China and Tibet Skirmish at a Film Festival

The New York Times has more on the Chinese government’s efforts to censor a documentary about Tibet at the Palm Springs Film Festival:

The current wrangle is only the most recent protest by Chinese officials that the arts, and film specifically, are being used as a weapon to meddle in their internal affairs. In August, two American filmmakers were blocked from traveling to China to present their documentary about the more than 5,000 children in Sichuan Province who died when a 2008 earthquake caused numerous schools to collapse. Computer hackers and demonstrators took aim at the Melbourne International Film Festival in Australia in July to protest its screening of a documentary about a leader of Muslim Uighurs in the Xinjiang region of northwest China, where some 200 people were killed in ethnic violence last summer. And at last fall’s Frankfurt Book Fair, a diplomatic struggle emerged over the fair’s invitation to two dissident Chinese writers to speak at its official program honoring China.

Darryl Macdonald, the director of the Palm Springs festival, said in an interview that the Chinese consul general in Los Angeles traveled to the desert city on Wednesday. The official told him that the directors of the two films, rather than the Chinese government, which financed the films, had decided that they would not allow their work to be screened unless the festival canceled its scheduled showing of “The Sun Behind the Clouds: Tibet’s Struggle for Freedom.”

That documentary, by Ritu Sarin and Tenzing Sonam, follows the Dalai Lama over a year through protests over the status of Tibet that were timed to coincide with preparations for the Beijing Olympics.

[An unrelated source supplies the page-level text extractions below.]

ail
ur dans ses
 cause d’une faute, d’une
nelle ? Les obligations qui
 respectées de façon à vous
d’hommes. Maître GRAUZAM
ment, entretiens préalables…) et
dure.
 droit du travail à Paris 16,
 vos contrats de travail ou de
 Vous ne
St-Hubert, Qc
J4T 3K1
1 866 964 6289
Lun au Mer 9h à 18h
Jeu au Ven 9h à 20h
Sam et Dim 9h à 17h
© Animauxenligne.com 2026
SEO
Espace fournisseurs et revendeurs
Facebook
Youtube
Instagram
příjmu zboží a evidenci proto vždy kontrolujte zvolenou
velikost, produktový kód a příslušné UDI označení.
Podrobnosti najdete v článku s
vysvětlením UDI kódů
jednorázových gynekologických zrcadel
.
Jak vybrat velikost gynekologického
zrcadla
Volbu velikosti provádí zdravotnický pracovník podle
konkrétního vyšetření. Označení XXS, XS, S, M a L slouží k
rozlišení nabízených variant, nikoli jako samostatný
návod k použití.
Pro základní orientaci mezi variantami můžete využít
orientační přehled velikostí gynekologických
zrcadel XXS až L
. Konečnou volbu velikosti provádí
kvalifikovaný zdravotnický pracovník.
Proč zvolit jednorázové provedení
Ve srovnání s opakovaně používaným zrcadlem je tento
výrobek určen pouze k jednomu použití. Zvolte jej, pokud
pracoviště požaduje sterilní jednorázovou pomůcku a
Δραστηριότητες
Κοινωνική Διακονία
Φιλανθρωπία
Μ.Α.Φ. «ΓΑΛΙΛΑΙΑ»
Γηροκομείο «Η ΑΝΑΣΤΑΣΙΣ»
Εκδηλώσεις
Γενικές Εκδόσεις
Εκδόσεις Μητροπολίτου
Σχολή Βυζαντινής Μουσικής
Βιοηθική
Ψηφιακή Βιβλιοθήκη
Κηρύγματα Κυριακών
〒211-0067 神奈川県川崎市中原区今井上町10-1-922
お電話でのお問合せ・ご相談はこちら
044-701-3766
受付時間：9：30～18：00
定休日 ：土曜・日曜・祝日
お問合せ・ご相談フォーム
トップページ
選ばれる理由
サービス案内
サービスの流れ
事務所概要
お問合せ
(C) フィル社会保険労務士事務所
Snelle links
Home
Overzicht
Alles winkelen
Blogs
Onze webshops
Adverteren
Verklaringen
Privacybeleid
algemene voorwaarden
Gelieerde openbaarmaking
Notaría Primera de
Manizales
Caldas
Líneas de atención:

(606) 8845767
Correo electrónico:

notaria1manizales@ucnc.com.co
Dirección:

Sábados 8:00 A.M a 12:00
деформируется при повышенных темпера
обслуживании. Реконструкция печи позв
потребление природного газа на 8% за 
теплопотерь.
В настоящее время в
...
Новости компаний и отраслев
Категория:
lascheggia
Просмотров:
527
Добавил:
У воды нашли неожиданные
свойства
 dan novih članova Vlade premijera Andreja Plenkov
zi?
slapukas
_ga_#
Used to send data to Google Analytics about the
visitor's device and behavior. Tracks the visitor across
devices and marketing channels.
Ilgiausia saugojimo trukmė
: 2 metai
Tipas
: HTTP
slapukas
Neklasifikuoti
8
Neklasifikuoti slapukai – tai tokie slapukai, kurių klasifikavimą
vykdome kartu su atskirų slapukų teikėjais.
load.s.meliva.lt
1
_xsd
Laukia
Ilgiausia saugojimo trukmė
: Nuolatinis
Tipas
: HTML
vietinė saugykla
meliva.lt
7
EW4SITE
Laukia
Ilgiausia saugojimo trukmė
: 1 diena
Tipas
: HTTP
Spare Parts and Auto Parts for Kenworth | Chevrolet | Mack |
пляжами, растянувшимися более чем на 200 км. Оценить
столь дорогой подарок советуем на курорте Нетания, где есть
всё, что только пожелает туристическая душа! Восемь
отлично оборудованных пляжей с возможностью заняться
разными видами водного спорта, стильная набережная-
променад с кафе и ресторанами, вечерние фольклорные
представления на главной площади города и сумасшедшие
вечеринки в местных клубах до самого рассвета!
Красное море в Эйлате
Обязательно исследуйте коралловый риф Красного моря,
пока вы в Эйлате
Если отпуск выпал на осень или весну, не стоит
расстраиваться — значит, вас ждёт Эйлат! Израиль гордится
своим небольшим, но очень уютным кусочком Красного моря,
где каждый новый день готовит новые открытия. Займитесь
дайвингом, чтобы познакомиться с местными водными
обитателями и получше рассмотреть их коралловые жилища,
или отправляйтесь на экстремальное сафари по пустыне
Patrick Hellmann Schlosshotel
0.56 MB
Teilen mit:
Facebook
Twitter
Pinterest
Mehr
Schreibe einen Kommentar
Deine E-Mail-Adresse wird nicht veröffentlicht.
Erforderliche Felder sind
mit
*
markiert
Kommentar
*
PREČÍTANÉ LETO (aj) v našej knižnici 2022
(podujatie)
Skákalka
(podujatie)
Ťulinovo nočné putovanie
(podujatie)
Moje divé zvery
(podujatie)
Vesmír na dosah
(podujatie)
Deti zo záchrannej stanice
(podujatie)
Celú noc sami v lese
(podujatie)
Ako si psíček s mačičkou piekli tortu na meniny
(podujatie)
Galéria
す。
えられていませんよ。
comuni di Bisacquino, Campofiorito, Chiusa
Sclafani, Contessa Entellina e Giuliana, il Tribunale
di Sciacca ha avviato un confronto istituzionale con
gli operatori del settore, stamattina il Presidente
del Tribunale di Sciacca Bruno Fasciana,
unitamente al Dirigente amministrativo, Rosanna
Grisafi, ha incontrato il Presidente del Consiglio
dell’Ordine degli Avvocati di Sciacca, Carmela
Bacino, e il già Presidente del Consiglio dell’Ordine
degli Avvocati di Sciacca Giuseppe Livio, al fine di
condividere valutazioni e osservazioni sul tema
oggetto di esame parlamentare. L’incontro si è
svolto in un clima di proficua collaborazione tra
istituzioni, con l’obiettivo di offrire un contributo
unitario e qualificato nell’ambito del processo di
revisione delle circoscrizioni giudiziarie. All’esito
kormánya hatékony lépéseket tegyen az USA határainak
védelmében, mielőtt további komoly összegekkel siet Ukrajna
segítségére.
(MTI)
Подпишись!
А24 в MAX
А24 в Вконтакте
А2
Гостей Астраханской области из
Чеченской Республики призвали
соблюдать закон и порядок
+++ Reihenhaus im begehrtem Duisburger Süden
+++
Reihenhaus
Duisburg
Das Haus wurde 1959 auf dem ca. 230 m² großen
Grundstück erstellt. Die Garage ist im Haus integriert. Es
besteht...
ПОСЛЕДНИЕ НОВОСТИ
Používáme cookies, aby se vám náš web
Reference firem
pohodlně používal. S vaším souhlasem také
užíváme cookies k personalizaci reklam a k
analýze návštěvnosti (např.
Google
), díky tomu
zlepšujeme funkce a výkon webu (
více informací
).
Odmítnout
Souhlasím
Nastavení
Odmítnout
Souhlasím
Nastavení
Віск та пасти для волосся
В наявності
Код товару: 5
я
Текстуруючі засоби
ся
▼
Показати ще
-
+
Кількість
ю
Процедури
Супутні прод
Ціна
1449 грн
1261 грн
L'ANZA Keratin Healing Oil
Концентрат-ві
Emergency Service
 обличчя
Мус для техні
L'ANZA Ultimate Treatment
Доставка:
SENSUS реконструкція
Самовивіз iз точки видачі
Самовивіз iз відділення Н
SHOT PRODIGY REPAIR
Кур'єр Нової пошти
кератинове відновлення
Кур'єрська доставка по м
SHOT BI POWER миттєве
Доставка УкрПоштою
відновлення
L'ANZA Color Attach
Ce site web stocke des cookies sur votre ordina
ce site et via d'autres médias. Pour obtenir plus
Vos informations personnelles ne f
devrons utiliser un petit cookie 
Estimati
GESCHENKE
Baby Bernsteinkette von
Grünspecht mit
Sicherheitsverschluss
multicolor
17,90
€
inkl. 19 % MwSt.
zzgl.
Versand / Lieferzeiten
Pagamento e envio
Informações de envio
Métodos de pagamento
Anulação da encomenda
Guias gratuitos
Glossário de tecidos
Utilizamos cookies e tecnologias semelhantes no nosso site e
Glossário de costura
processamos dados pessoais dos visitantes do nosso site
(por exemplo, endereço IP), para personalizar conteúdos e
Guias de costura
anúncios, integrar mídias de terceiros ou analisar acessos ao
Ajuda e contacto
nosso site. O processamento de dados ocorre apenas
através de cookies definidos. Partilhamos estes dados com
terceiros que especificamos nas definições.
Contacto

The Chinese officials “repeatedly said the assertions presented in ‘The Sun Behind the Clouds’ were all lies, and they reminded us that the United States government had an official position that Tibet is a part of China,” Mr. Macdonald said. “I told them that we have freedom of expression in this country, and that we would not allow any foreign country to dictate what films we should or should not play.”